In the South, where homeschooling flourishes under looser government regulations, more families have started teaching their children at home. Jeremy Newman, director of public policy for the Texas Home School Coalition, said COVID-19 has led these parents to “build individualized solutions.”
“Those solutions must allow families to modify the educational program to match the needs of the family and the student,” Mr. Newman said. “I think that it’s wise for education leaders to look at test scores to help evaluate those problems, but the goal can’t be to get test scores up.”
Among the conservative critics of testing, Florida Gov. Ron DeSantis has announced a bill in the 2022 legislative session to eliminate the Florida Standards Assessment that students in grades three to 10 take annually to check their math and English skills.
“We are going to be ending that, and we are going to be replacing it with progress monitoring, which many school districts are doing anyway,” Mr. DeSantis, a Republican, said in September.
Mr. DeSantis said the new model would consist of “short, individualized check-in assessments three times per year” that will take hours rather than days to complete.
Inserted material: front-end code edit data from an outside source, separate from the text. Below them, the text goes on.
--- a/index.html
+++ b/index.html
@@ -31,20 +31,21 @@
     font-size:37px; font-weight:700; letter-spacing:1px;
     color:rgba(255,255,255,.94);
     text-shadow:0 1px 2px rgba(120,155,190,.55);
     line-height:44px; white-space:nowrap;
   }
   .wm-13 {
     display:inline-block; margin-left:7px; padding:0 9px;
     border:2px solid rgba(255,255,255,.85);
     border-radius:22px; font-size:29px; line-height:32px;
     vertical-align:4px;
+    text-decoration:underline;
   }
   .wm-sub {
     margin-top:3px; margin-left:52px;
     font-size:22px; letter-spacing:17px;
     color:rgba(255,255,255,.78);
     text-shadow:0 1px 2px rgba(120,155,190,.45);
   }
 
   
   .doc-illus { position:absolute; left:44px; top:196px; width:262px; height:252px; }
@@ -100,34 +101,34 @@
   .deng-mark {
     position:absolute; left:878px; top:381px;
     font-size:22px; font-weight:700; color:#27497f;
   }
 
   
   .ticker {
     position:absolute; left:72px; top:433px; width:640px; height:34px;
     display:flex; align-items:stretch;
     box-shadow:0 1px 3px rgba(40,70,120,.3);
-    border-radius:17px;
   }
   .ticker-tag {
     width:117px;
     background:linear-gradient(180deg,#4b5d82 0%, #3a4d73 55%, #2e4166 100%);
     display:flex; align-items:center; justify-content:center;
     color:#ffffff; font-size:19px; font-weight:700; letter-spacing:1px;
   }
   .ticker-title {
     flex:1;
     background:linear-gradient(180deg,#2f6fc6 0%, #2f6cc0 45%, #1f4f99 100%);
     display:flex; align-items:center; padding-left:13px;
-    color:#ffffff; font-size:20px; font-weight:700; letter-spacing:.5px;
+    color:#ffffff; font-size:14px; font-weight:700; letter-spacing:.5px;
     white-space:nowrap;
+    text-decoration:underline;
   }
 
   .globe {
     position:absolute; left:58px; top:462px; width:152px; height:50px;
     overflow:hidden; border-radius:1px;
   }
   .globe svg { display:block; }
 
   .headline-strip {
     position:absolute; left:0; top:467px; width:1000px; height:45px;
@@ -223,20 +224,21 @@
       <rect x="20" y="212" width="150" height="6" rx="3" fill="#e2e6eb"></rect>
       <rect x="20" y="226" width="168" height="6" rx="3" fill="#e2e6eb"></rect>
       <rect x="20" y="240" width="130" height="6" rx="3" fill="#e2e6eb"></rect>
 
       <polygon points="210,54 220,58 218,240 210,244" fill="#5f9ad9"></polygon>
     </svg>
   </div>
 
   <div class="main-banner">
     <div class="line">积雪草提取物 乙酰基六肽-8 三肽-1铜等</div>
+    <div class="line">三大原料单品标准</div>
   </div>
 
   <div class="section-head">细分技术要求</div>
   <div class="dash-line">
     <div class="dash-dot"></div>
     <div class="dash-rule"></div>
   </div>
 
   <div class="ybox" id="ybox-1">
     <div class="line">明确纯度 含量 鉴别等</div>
If it becomes law, Florida will be the first state to abandon its standardized test.
Meanwhile, some Democrats and progressives have long complained that education officials use standardized tests to evaluate teachers and schools more than students, based on racially-biased scores that have dropped for years in communities of color and have fallen faster during virtual learning.
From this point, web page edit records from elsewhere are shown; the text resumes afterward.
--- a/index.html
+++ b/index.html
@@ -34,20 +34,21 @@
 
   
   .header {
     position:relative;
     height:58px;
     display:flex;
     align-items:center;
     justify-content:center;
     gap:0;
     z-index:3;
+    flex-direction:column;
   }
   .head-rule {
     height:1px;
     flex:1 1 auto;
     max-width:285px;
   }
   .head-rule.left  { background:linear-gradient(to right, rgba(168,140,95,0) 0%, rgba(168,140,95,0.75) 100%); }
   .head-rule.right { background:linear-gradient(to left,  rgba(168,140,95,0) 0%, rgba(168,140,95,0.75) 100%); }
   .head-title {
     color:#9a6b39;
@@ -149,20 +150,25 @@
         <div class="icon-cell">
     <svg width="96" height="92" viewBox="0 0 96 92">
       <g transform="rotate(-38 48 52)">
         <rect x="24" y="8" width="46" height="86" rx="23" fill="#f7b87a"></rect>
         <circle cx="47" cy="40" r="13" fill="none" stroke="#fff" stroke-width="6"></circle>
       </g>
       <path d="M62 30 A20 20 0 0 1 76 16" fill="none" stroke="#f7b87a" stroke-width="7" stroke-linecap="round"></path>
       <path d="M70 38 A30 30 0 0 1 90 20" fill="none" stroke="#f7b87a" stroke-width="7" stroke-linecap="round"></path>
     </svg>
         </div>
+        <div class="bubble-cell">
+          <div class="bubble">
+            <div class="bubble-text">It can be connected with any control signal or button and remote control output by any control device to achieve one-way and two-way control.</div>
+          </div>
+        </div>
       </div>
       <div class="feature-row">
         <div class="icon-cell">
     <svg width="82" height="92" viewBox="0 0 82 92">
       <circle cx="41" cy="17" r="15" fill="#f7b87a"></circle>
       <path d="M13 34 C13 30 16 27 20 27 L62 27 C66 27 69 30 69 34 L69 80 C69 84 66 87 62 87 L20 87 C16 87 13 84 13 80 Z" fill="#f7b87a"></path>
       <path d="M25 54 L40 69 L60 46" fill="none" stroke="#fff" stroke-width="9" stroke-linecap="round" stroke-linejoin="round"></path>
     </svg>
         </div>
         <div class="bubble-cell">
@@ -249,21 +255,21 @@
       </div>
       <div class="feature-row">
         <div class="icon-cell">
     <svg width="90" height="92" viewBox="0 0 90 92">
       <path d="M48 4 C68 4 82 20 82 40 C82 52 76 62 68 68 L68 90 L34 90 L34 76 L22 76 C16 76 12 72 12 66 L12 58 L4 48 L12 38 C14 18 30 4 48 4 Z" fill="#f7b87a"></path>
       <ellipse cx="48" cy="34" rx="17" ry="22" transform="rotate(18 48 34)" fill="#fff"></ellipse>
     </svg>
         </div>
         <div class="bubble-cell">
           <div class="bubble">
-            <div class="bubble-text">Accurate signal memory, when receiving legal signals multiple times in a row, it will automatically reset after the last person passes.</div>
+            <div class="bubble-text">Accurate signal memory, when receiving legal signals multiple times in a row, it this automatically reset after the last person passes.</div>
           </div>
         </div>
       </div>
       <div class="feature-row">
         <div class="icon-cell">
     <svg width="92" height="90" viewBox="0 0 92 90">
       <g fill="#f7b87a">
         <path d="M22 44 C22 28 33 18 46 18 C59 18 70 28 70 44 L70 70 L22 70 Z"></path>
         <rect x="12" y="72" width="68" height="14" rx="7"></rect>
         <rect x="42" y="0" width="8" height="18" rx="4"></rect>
In Illinois, where the Chicago Teachers Union went on strike this month to prevent schools from reopening in-person, Democrat legislators have convinced the Illinois State Board of Education to consider changing the Illinois Assessment of Readiness Test that measures English and math skills.
Chicago Chalk Beat reported on Dec. 2 that in some Chicago high schools, none of the students met their state reading or math requirements in spring 2021 after a year of at-home learning. And fewer than 1 in 5 third-graders met or exceeded those requirements last year, down from a 40% reading proficiency and 33% math proficiency in 2019.
But State Superintendent of Education Carmen Ayala said in December that Illinois can’t abandon the test entirely because it is “federally required” and “failing to give an assessment would put us in jeopardy of losing out on over $1 billion of federal funding.”
President Barack Obama, a former community organizer in Chicago, appeared to flip-flip on standardized testing during his last year in the White House, backing away from the Common Core to warn schools about “too much testing” after unhappy families and teachers unions complained about multiple-choice test scores deciding their futures.
NEA Today, a publication of the National Education Association, the nation’s largest teachers’ union, published an op-ed in March that called standardized testing a “biased system” with “racist beginnings.” In the article, teachers John Rosales and Tim Walker cite a “clear correlation” between test scores and property values.
But Alleigh Marré, president of the Free to Learn Coalition school choice advocacy group, said canceling testing could hide the greater harm that lockdowns have done to students.
“Many of the impacts of prolonged absence from the classroom have already begun to surface and it’s likely the results of standardized tests will uncover further declines in academic achievement for years to come,” Ms. Marré said.